Furthermore, the article highlights that Senate Bill 2-A’s amendments to the Civil Remedy statutes exacerbate these concerns. By requiring an adverse adjudication in court to pursue bad faith claims for extracontractual damages, the legislation raises the bar for policyholders to hold insurers accountable. This new requirement means that even if a policyholder prevails in an appraisal or through an offer of judgment, they cannot proceed with a bad faith claim unless they obtain a court judgment. This change, Cassel argues, adds another layer of complexity and expense to the process, further discouraging policyholders from seeking redress.
Cassel also discusses the potential implications of these changes on smaller claims, which are often filed by low-income policyholders who are already at a financial disadvantage. The attorney fee statute was particularly important in these cases, as it ensured that attorneys could take on smaller claims without the risk of not being compensated. With the elimination of this statute, attorneys may be less inclined to represent policyholders with smaller claims, leaving these individuals without adequate legal representation and recourse.
Moreover, the article points to the broader impact on the insurance market in Florida.

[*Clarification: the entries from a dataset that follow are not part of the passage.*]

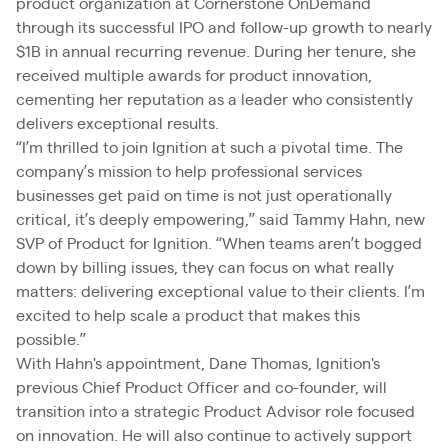
product organization at Cornerstone OnDemand
through its successful IPO and follow-up growth to nearly
$1B in annual recurring revenue. During her tenure, she
received multiple awards for product innovation,
cementing her reputation as a leader who consistently
delivers exceptional results.
“I’m thrilled to join Ignition at such a pivotal time. The
company’s mission to help professional services
businesses get paid on time is not just operationally
critical, it’s deeply empowering,” said Tammy Hahn, new
SVP of Product for Ignition. “When teams aren’t bogged
down by billing issues, they can focus on what really
matters: delivering exceptional value to their clients. I’m
excited to help scale a product that makes this
possible.”
With Hahn's appointment, Dane Thomas, Ignition's
previous Chief Product Officer and co-founder, will
transition into a strategic Product Advisor role focused
on innovation. He will also continue to actively support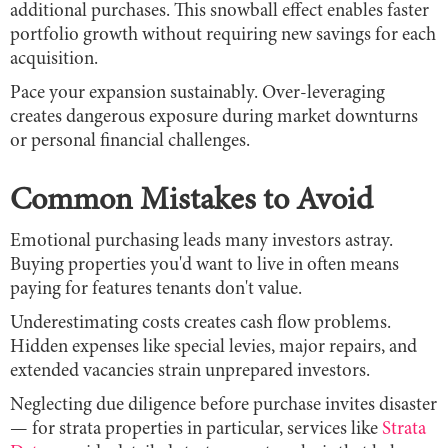
additional purchases. This snowball effect enables faster
portfolio growth without requiring new savings for each
acquisition.
Pace your expansion sustainably. Over-leveraging
creates dangerous exposure during market downturns
or personal financial challenges.
Common Mistakes to Avoid
Emotional purchasing leads many investors astray.
Buying properties you'd want to live in often means
paying for features tenants don't value.
Underestimating costs creates cash flow problems.
Hidden expenses like special levies, major repairs, and
extended vacancies strain unprepared investors.
Neglecting due diligence before purchase invites disaster
— for strata properties in particular, services like
Strata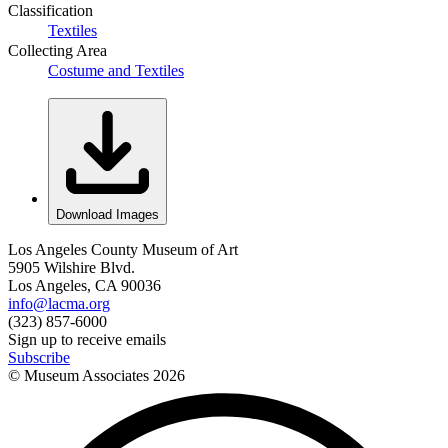
Classification
Textiles
Collecting Area
Costume and Textiles
Download Images
Los Angeles County Museum of Art
5905 Wilshire Blvd.
Los Angeles, CA 90036
info@lacma.org
(323) 857-6000
Sign up to receive emails
Subscribe
© Museum Associates
2026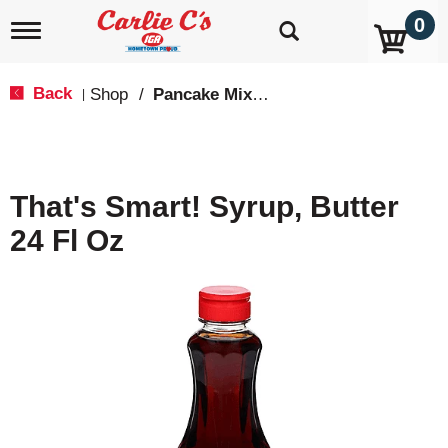
0
T
o
g
g
Back
Shop
/
Pancake Mixes & Syrup
|
l
e
n
a
v
That's Smart! Syrup, Butter
i
g
24 Fl Oz
a
t
i
o
n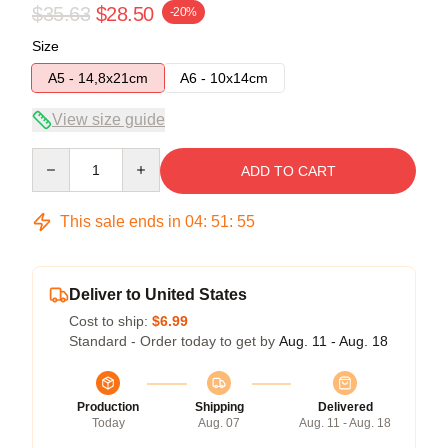
$35.63
$28.50
-20%
Size
A5 - 14,8x21cm
A6 - 10x14cm
View size guide
Quantity
ADD TO CART
This sale ends in
04
:
51
:
54
Deliver to United States
Cost to ship:
$6.99
Standard - Order today to get by
Aug. 11 - Aug. 18
Production
Shipping
Delivered
Today
Aug. 07
Aug. 11 - Aug. 18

Cassel suggests that while the legislative changes may result in a short-term reduction in litigation, the long-term consequences could be detrimental to consumer protection. Without the deterrent effect of potential attorney fee awards and bad faith claims, insurers may adopt more aggressive claims denial strategies, knowing that the risk of being held accountable has diminished. This could lead to an overall decline in the quality of insurance services and an increase in consumer dissatisfaction.
Cassel finally critiques the legislative process that led to the enactment of Senate Bill 2-A. He notes that the changes were driven by a political agenda favoring the insurance industry, as evidenced by the significant campaign contributions from insurers to key legislators. This, he argues, raises questions about the impartiality and fairness of the legislative process, suggesting that the interests of policyholders were not adequately represented.
This is an excellent legal article about the history of Florida’s attorney fee statute and its demise. Cassel’s analysis of a Florida policyholder’s inability to be properly compensated if an insurer wrongly denies a claim is accurate. In Superstorm Sandy May Help Change New Jersey Court View on Recovery of Attorneys’ Fees, Larry Bache explained why attorney fees statutes are needed against insurance companies that deny their own customers claims:
The reasoning is simple to understand: When a policyholder suffers property damage, it is difficult to restore their property if attorneys’ fees are deducted from the recovery. Hence, a fee statute provides a policyholder with the opportunity to recover those fees against the insurance carrier that underpaid or wrongly denied their claim.
How can anyone disagree with that?
Thought For The Day
Without strong consumer protection laws, markets can’t function effectively. Consumers need to know that they’re protected from faulty products and fraudulent practices.
—Robert Reich
1 Michael Cassell, Senate Bill 2-A: the Laws it Changed and its Impact on Past, Present, and Future Claims, 36 St. Thomas Law Rev. 1, (2024).